If you’re looking for pretty jewelry either for a gift or yourself, Spirit of Vera (or SpiritOV) has something of you. All her pieces are made from sustainably sourced sterling silver and are handmade.

Vegan Viridity: Vegan Eco-Friendly Handmade Bed, Bath, and Beyond

If you want handmade, cruelty-free, vegan, and eco-friendly products be sure to stop by Vegan Viridity’s Etsy shop. Her products include shampoo and soap bars, soy candles, and crocheted baskets, cloths, and scarves.

Vita Beata Boutique: Handmade Natural Planatable Stationary

These cards from Vita Beata Boutique are seriously pretty. They’re handmade and biodegradable. The best part is they’re also plantable as the paper has seeds in it! I’ve received a plantable card before and I absolutely loved it! It feels bad to throw away a card, but keeping them can create clutter so I think plantable cards are an awesome solution.

Zerra & Co: All Natural Eco-Friendly Cosmetics and Skincare

I recently had to move home from University without a lot of time to pack. I ended up during a half-assed Mari Kondo -esque declutter, and ended up finally throwing away (almost) all of the expired makeup I never used.

As a result, I’ve been thinking more about the quality of the products I use. What draws me to Zerra & Co is how natural the products are; their handmade products are also vegan and preservative-free. They have a huge assortment of cosmetic and skincare products and a wide range of foundation shades. Zerra & Co definitely deserve to be checked out.
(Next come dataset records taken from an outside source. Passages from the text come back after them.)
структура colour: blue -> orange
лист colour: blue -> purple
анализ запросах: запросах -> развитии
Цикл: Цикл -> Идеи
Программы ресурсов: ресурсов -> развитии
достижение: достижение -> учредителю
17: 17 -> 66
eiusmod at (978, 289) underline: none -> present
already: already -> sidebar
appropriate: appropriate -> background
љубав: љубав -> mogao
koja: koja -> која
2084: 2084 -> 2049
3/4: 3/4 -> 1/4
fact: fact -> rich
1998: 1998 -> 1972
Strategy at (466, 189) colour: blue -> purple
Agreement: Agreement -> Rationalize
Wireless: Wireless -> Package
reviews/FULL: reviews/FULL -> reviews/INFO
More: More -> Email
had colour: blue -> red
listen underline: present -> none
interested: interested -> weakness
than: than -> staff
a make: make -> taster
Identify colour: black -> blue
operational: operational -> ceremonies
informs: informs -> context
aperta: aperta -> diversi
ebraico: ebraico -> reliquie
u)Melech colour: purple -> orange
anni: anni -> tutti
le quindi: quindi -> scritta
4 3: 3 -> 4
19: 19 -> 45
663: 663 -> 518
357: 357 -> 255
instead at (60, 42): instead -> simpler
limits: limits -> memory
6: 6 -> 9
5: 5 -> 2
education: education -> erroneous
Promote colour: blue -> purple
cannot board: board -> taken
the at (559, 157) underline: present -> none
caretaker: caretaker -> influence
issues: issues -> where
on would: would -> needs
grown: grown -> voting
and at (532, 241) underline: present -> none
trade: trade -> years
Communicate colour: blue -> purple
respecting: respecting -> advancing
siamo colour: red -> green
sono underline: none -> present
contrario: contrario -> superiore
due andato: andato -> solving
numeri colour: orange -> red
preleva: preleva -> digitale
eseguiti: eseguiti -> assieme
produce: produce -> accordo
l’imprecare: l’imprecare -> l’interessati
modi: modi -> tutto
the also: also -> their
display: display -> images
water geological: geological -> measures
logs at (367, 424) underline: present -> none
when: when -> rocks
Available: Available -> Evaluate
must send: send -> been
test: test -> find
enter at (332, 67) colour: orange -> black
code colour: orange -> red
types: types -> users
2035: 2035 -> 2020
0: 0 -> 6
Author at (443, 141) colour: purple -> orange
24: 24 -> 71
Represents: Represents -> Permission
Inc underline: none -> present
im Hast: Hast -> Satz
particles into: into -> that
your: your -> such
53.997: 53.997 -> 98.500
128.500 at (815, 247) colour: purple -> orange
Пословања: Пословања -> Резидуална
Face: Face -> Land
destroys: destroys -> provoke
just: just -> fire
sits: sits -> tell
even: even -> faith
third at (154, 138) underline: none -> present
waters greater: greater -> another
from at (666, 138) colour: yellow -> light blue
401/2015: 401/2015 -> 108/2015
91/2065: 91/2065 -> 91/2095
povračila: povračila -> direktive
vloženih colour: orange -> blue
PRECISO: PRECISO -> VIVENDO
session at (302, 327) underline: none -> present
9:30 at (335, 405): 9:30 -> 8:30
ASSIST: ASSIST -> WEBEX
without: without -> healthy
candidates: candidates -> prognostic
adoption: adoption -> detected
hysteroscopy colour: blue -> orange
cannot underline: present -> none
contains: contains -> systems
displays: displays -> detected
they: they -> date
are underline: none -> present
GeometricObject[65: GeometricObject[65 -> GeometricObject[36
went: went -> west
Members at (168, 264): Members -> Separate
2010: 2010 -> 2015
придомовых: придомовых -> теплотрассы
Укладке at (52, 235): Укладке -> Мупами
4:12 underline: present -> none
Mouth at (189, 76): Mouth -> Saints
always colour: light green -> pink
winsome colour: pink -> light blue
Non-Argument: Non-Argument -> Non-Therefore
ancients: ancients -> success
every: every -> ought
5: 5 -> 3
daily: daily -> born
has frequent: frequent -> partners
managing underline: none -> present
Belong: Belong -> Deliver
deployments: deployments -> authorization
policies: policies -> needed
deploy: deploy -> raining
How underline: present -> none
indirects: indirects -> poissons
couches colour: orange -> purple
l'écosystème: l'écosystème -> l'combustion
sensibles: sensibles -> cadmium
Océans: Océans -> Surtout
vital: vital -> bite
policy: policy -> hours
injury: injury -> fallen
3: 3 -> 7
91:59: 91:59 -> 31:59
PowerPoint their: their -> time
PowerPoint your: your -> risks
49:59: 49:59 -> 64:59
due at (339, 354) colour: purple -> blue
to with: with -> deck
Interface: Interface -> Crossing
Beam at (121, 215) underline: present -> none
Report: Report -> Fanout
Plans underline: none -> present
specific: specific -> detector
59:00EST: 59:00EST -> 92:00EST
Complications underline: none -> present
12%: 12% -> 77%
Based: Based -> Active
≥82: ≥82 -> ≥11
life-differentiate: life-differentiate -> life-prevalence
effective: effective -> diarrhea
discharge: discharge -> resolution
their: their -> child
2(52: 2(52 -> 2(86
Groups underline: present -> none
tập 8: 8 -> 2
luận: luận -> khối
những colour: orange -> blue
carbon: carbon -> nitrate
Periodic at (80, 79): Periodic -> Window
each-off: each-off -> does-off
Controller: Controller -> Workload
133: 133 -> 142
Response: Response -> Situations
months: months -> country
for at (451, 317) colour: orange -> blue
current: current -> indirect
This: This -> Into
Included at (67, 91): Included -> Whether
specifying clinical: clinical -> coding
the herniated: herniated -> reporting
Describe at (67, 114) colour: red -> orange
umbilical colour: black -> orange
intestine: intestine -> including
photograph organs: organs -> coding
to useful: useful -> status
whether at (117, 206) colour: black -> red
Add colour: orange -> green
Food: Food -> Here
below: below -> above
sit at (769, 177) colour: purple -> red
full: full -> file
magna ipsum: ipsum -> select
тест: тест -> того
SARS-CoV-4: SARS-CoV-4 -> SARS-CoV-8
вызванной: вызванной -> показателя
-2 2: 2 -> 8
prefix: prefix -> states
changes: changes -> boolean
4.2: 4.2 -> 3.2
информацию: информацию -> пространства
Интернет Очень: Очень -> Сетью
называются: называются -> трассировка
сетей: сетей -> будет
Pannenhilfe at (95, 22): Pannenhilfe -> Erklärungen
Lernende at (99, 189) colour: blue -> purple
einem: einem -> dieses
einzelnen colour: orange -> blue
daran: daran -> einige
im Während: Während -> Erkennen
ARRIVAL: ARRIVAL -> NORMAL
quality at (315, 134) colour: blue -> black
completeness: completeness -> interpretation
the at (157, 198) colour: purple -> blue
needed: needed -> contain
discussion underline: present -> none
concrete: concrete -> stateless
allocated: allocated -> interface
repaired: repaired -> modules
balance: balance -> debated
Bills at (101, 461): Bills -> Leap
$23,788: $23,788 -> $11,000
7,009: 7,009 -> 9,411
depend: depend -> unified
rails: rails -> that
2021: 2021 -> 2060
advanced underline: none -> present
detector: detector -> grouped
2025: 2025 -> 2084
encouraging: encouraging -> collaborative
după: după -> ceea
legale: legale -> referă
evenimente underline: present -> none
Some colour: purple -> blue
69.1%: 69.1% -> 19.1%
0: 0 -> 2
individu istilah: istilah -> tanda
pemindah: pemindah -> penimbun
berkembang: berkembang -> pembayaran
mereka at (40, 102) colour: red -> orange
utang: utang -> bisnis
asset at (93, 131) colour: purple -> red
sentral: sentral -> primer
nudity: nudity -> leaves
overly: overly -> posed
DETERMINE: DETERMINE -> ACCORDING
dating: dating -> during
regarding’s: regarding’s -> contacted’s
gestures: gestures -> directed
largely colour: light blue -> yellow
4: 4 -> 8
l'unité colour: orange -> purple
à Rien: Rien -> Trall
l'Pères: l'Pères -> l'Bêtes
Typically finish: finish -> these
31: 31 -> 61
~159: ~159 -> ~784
Beego Handmade: Reusable Waterproof Cloth Bags

Beego Handmade makes really high-quality, washable, reusable snack bags. If you’re looking for an alternative to plastic ziplock bags look no further. The waterproof lining they use is certified by the Consumer Product Safety Improvement Act and is free of lead, phthalates, BPA, and other harmful chemicals.

Another bonus is the wide variety of gorgeous fabrics to choose from. These would make a beautiful gift for a friend or family member you’re trying to convert to a zero-waste lifestyle.